Now each bitfield segment can be checked against many different properties. The envelope must increase by a constant periodic amount, the area of the envelope - the area in the error correction curve, and applying the left and right rotations per period should cancel each other out. You could split the helix over frequency envelope crossing points, and randomly assign others to compare them against such rules without needing to have the whole helix structure. You only need to store half of the helix to generate a full error correction encoding, because the other half is just an inverse, so it can be calculated and then partitioned. Each bitfield encoding has a unique integral solvable area generated by the internally wrapped frequency within the envelope and its periodic step which wraps the bitfield row data.

matrix bitfield row = max length of envelope diameter = d or M
num of envelopes in data block = number of rows = L or N

total data size = matrix[M][N]

If the envelope is always constant over an interval period, eg 12s. Then it can just be represented using a trig func instead of having to be stored in full.

trig(x,y,z,t) → governs where data space is

The internal frequency t_range = (t_start, t_end) as a subset of the full envelope t_env_range.

error_encoding_freq = dataFn(trig(x,y,z,t), trigPhaseShiftFn(x,y,z,t_range))

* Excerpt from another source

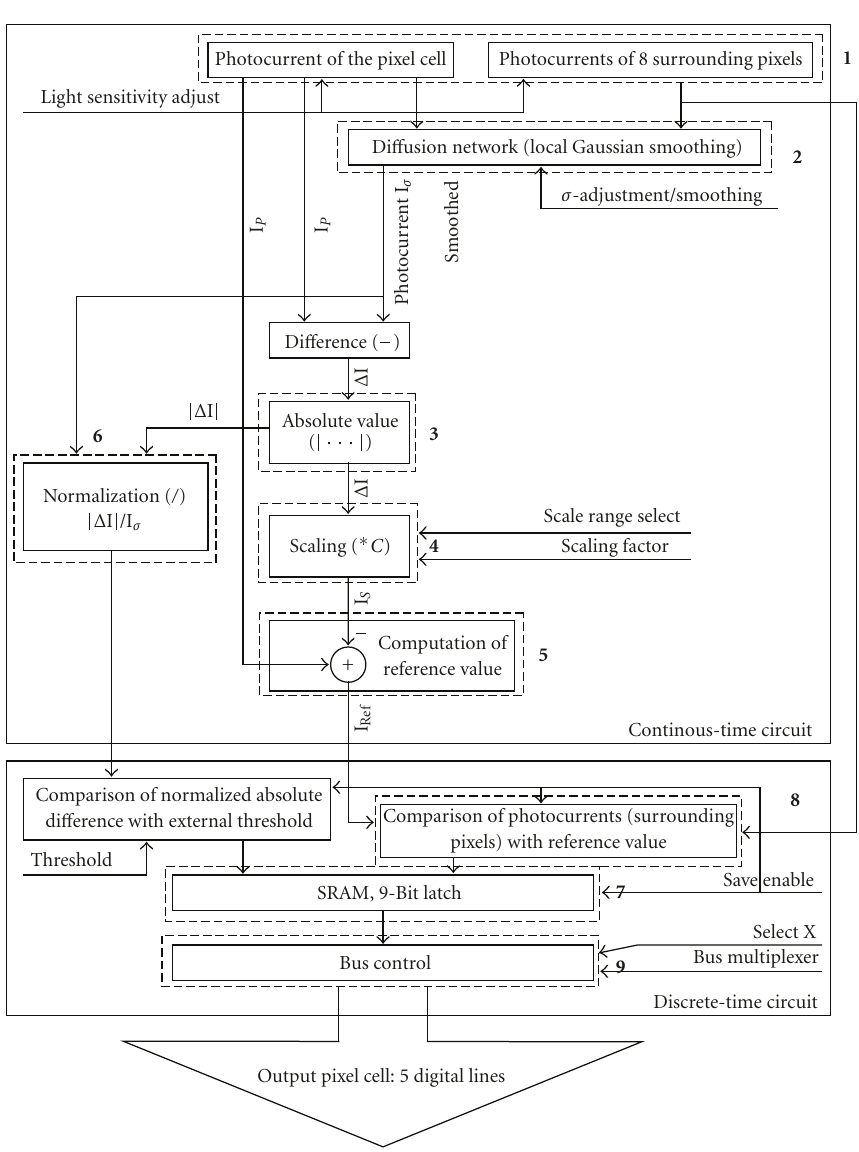
Figure 10: Block diagram of the pixel cell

Store 010101… by default or whatever is the most likely data pattern that can be represented periodically. eg 011011…, or 110011… would do the same. If you have all the data for the total N rows, you can optimize a constant starting row that results in the least amount of phase shifts needed, and thus adds data compression. Each partition will then be given this row value for the N rows over M. One data integrity check can be the number of phase shifts applied in a t_range or what the total phase shift space size should be. And also each point can be compared to the next for relative phase difference and since each bit in the bitfield has a wrapped max, min governed by the envelope divided by the length of bitfield, there should be a predictable binary answer for the next bit, eg where your internal frequency crosses the double helix boundary.

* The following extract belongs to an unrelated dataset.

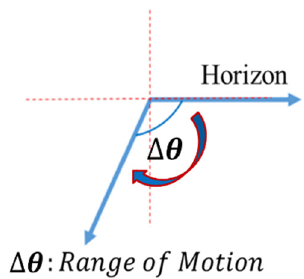
Figure 1. Range of motion (ROM).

Use a phase shift to flip a bit, or combine with frequency + phase for two bit flips. This lets you generate a frequency that can in worst case require ~N data, and in best case where it’s the default 0101, requires only one row value N to store if all the others over the time period M are identical (since it’s implied by design). So you only need to find the phase shifted data spaces to have the full data represented. Every matrix row now should equal the same starting value independent of row position in the helix when you apply the data and polar inverse phase frequencies together in that t_range.

You can compare any envelope’s phase shifts to others and combine that with other mathematical checks and statistical properties of how you distribute envelope partitions to validator groups to create a system with high data integrity checking & data compression properties.

You can also now take advantages of properties per envelope total phase shift size

encode_count_per_envelope is bound by

MaxP max phase shifts needed by any envelope over the t_range
MinP min phase shifts needed by any envelope over the t_range
EC encode_count_per_envelope

MaxP <= EC <= MinP
MaxP * EnvelopeCount <= Total EC Sum <= MinP * EnvelopeCount

Sum the encode_count_per_envelope over t_range, and that’s the total data space needed to encode your data. Any violation in any of the properties is how you can check data integrity. The more periodic element dimension & space properties you can add reference points the more efficient you can make it.

The center local envelope center frequency pole can be a reference point to all the over envelope side bands since it doesn’t have a polar peak representation and since it’s much easier to verify just one element is correct per envelope, this gives you confidence in your compass reference point that you can use to inspect it for data integrity locally and against other reference points.

You can then represent where these phase shifts are on a very sparsely populated matrix, adding a 1 where the envelope crossing exists in space to encode the phase shift space.